El vaquero siempre salía del hostal los domingos a las diez de la mañana después de un desayuno que parecía almuerzo, y, luego de una hora, dejaba el lugar la chica de la semana vestida de manera normal sin el disfraz con el que había subido la noche anterior.

“Yo dejé pasar chicas disfrazadas de enfermera, escolar de tirantes, campesinas de la selva, novias emocionadas, cocineras apuradas, bailarinas de ballet, mineras sin miedo, niñeras, y tantas otras, ah, y también una gordita disfrazada de bombera. Fue la muerte”, dice.

Aquella noche en que subió la bombera los trabajadores encargados del piso cuatro escucharon más bulla en el cuarto del vaquero que de costumbre, pero, como en los hostales siempre hay bulla, no le prestaron la debida atención.

“¿Qué pasó, Tony?”, le pregunto.
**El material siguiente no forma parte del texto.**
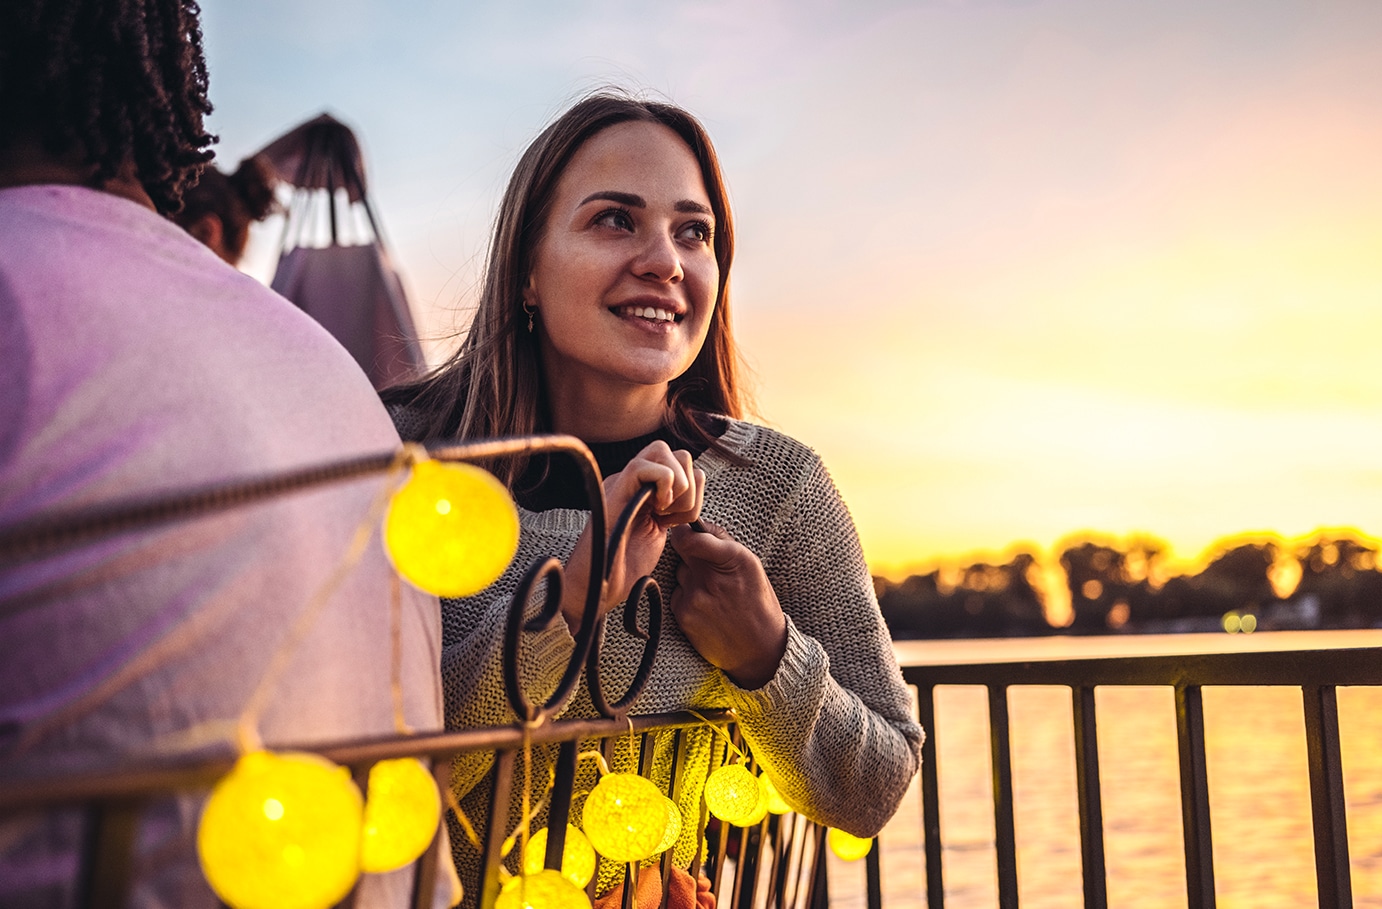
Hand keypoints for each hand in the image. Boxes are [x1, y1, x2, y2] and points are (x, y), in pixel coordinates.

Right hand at [560, 441, 704, 632]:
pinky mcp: (615, 489)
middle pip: (675, 451)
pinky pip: (649, 465)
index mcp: (643, 488)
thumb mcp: (659, 530)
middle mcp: (631, 480)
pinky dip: (665, 486)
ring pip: (663, 450)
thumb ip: (672, 506)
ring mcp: (622, 482)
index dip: (693, 488)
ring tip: (663, 514)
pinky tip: (655, 512)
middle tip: (673, 515)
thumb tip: (695, 478)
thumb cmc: (625, 567)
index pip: (680, 462)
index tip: (678, 519)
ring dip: (678, 486)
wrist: (598, 588)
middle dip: (689, 484)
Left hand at [668, 520, 787, 689]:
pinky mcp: (684, 615)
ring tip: (713, 594)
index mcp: (734, 559)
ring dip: (690, 578)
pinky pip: (677, 594)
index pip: (690, 537)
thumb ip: (723, 541)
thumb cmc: (757, 603)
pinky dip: (687, 597)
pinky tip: (706, 609)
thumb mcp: (751, 566)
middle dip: (692, 554)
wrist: (759, 649)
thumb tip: (697, 525)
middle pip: (682, 551)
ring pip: (680, 573)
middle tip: (709, 569)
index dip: (684, 533)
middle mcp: (712, 577)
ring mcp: (695, 597)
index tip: (686, 534)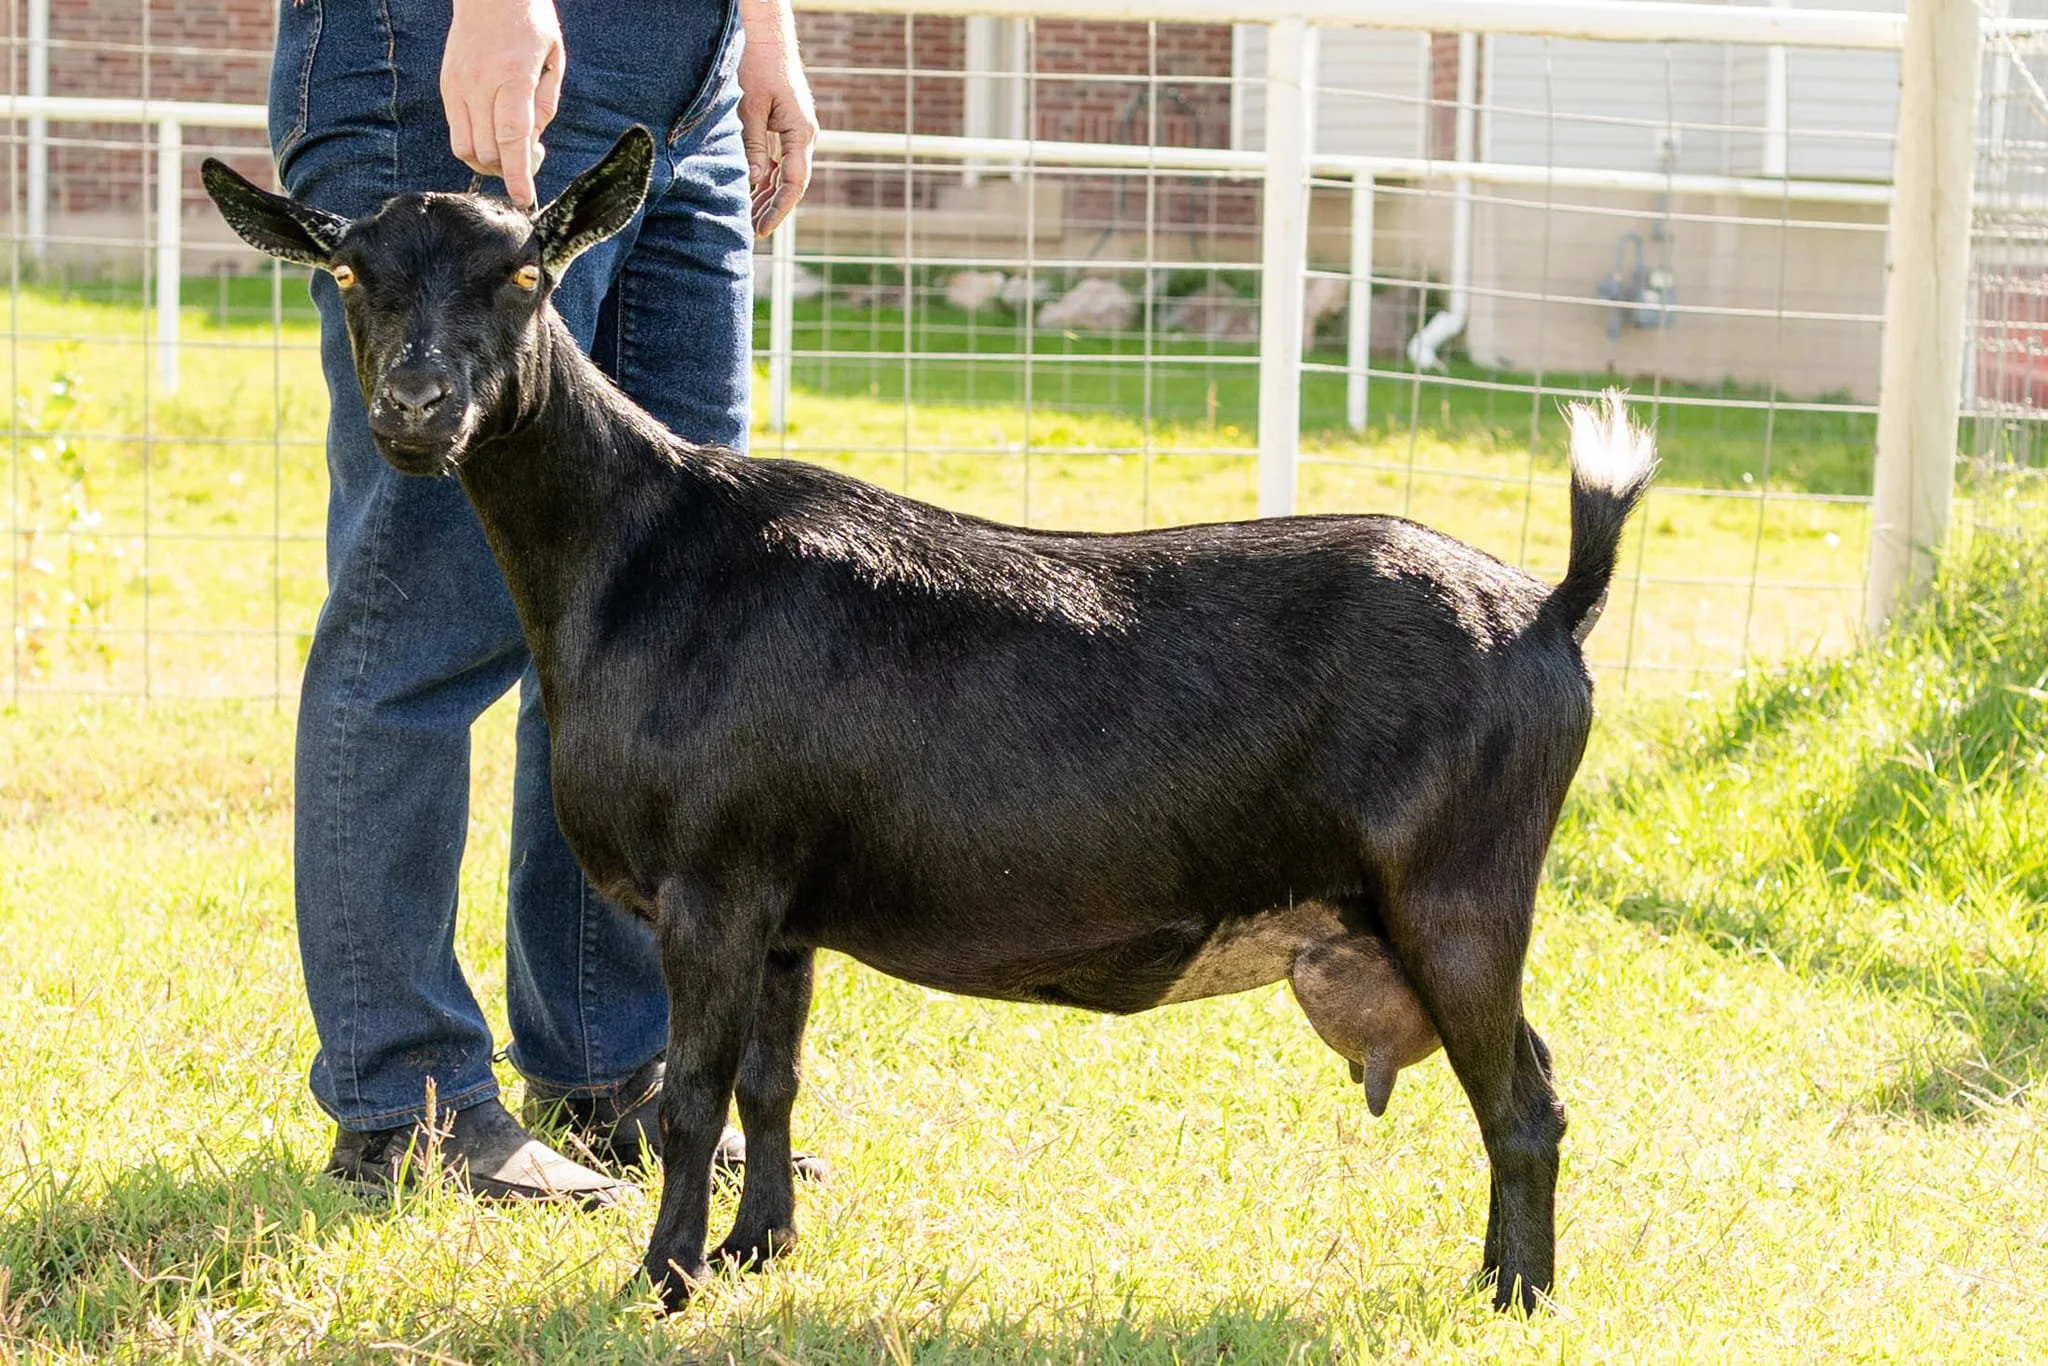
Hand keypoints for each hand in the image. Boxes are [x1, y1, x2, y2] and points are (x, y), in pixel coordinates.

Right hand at [442, 0, 564, 208]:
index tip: (525, 199)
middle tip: (531, 156)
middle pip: (488, 150)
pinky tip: (491, 134)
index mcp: (513, 77)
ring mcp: (459, 86)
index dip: (518, 174)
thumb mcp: (553, 61)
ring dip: (488, 162)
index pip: (513, 138)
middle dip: (509, 168)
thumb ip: (545, 106)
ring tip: (508, 150)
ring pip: (466, 148)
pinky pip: (456, 132)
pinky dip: (474, 145)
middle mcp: (481, 84)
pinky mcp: (447, 87)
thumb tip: (532, 145)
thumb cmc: (530, 24)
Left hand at [738, 0, 817, 236]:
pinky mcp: (787, 125)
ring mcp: (797, 130)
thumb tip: (753, 181)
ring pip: (786, 173)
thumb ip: (752, 145)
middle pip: (792, 182)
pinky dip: (766, 176)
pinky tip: (752, 191)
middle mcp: (805, 134)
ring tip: (750, 218)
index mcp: (801, 131)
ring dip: (769, 195)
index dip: (779, 209)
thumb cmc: (758, 65)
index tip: (762, 229)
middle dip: (773, 209)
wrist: (767, 36)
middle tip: (753, 233)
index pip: (794, 182)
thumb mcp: (749, 108)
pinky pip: (780, 159)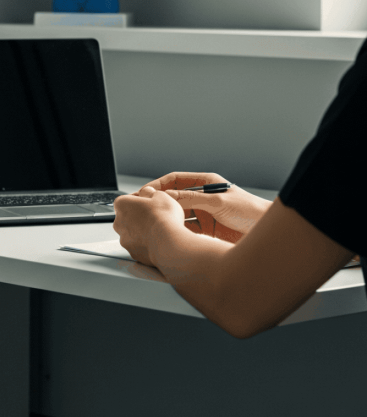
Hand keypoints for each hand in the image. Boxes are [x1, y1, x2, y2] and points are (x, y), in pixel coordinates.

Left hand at [112, 186, 187, 265]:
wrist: (169, 243)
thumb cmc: (164, 218)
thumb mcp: (160, 195)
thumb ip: (150, 192)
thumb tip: (147, 193)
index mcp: (122, 204)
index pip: (129, 198)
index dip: (142, 199)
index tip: (151, 202)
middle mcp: (118, 222)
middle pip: (129, 216)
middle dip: (140, 216)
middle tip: (156, 216)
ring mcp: (124, 239)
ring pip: (133, 233)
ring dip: (142, 231)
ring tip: (159, 230)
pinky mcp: (133, 253)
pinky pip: (139, 246)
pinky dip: (146, 244)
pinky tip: (158, 241)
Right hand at [136, 172, 271, 242]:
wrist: (272, 235)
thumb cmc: (251, 211)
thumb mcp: (218, 202)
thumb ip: (191, 199)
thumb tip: (166, 197)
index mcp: (205, 184)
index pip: (175, 181)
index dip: (158, 186)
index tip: (144, 193)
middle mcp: (202, 198)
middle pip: (174, 199)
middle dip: (159, 204)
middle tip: (144, 211)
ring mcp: (204, 215)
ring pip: (178, 216)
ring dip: (168, 219)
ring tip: (155, 225)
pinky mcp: (207, 232)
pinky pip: (187, 231)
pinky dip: (178, 233)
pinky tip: (171, 236)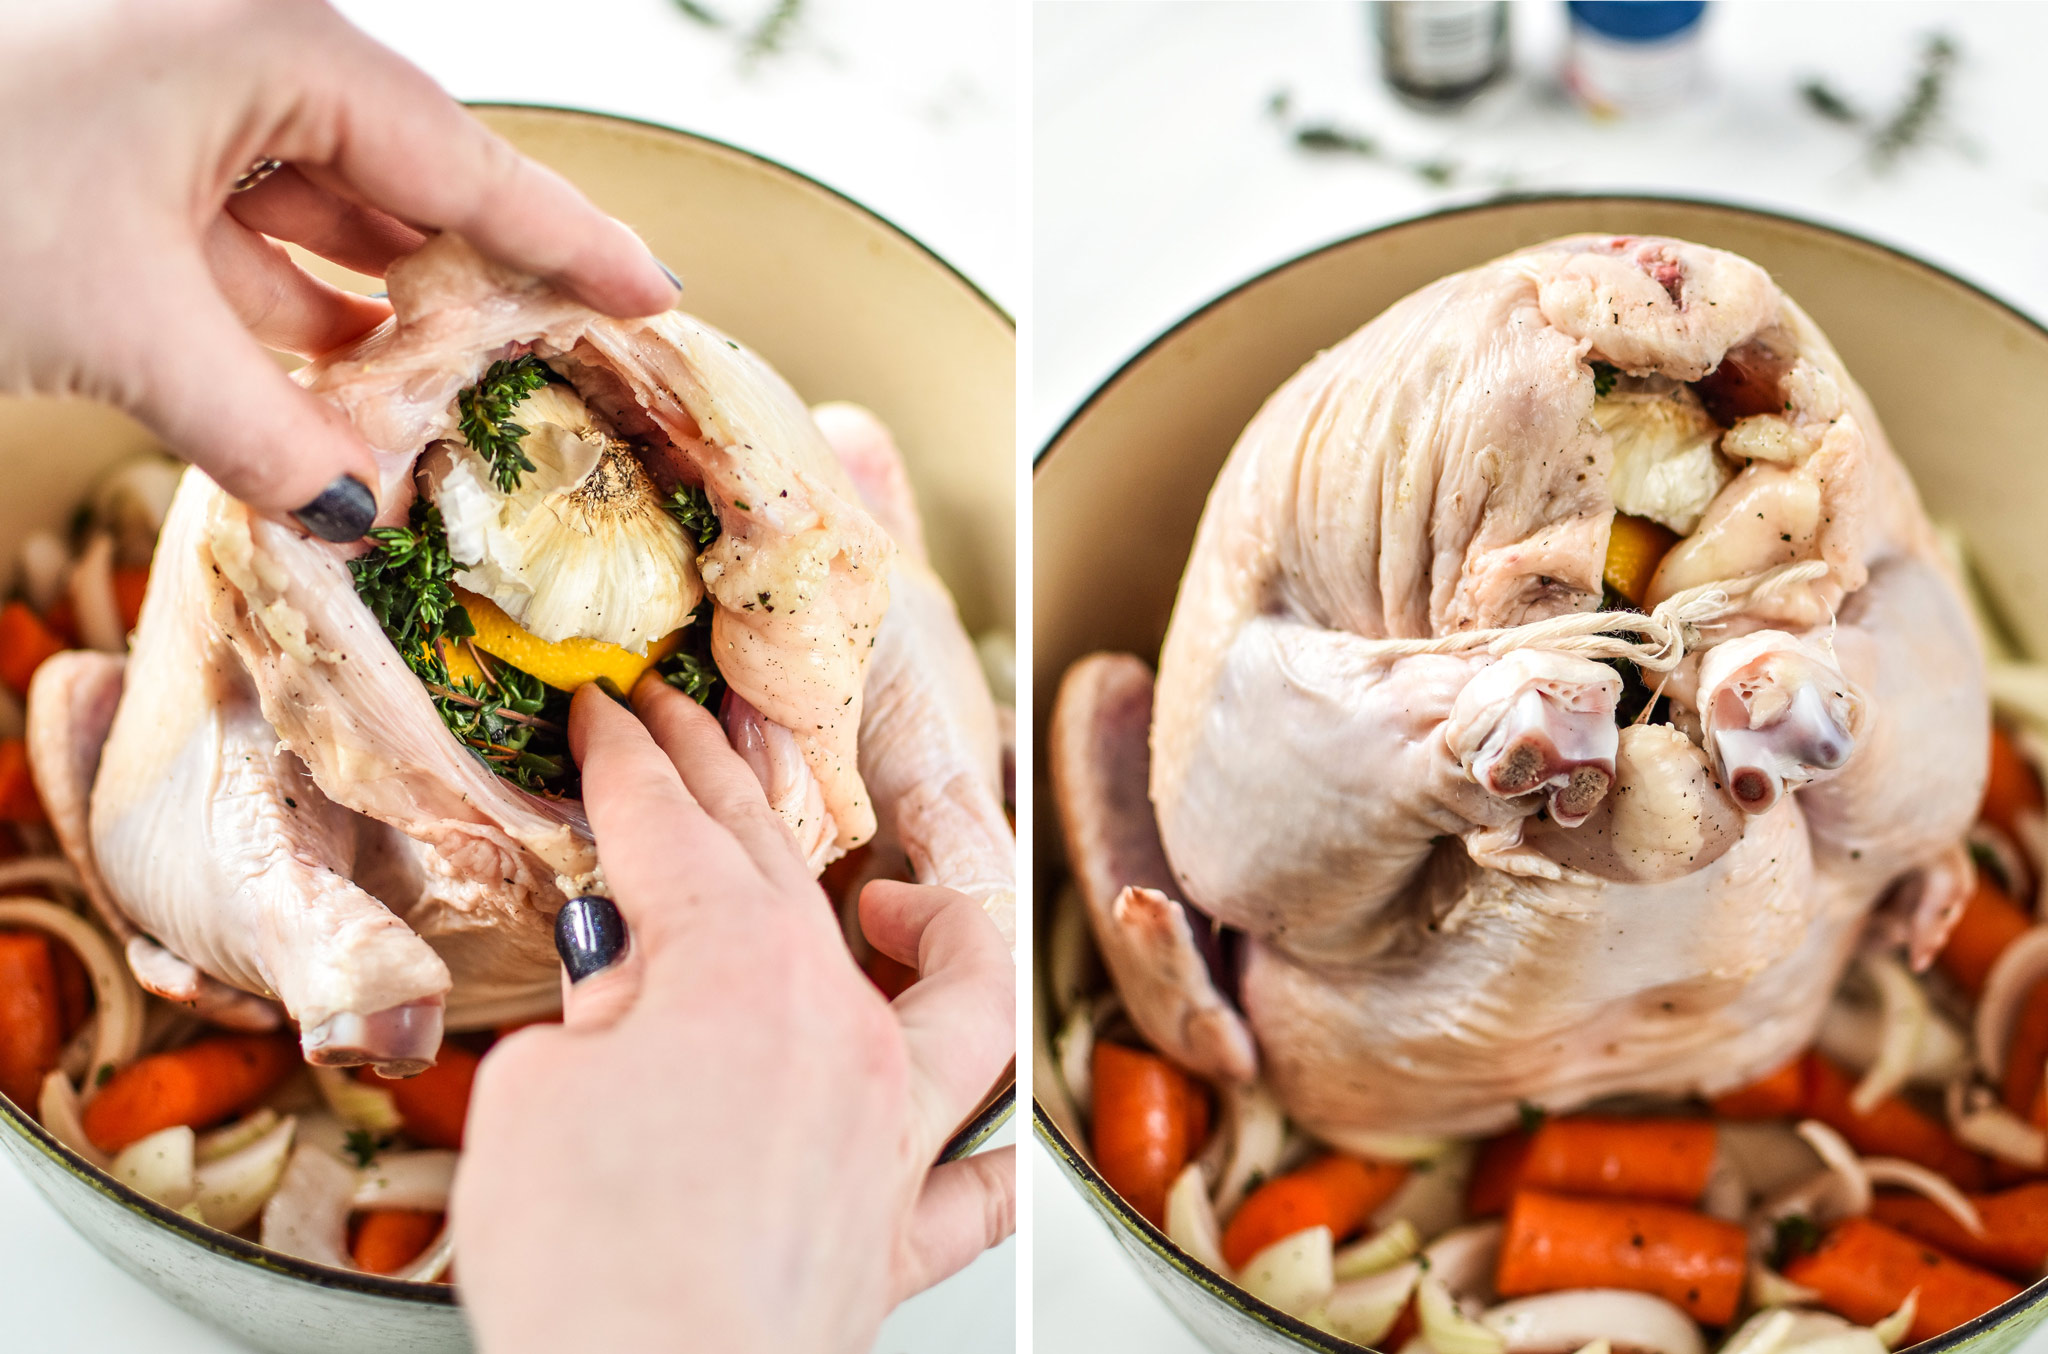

Se ríe y no puede hablar. “La bombera que supuestamente era una de las mujeres de la calle que el vaquero contrataba para pasarla bien era en realidad su esposa que los sábados por la noche hacía sus cachuelos creyendo que en ese momento su esposo, sacrificado por la familia, trabajaba duro para que no faltara nada en la casa”, dice.

La bombera había usado la manguera como látigo para golpear al vaquero gordo y el vaquero se había defendido con puño limpio como en los tiempos del lejano oeste. Seguramente fue una lucha dura de amor, rabia y engaño porque, al día siguiente, Tony tuvo que llamar a una ambulancia para sacar a la pareja del cuarto.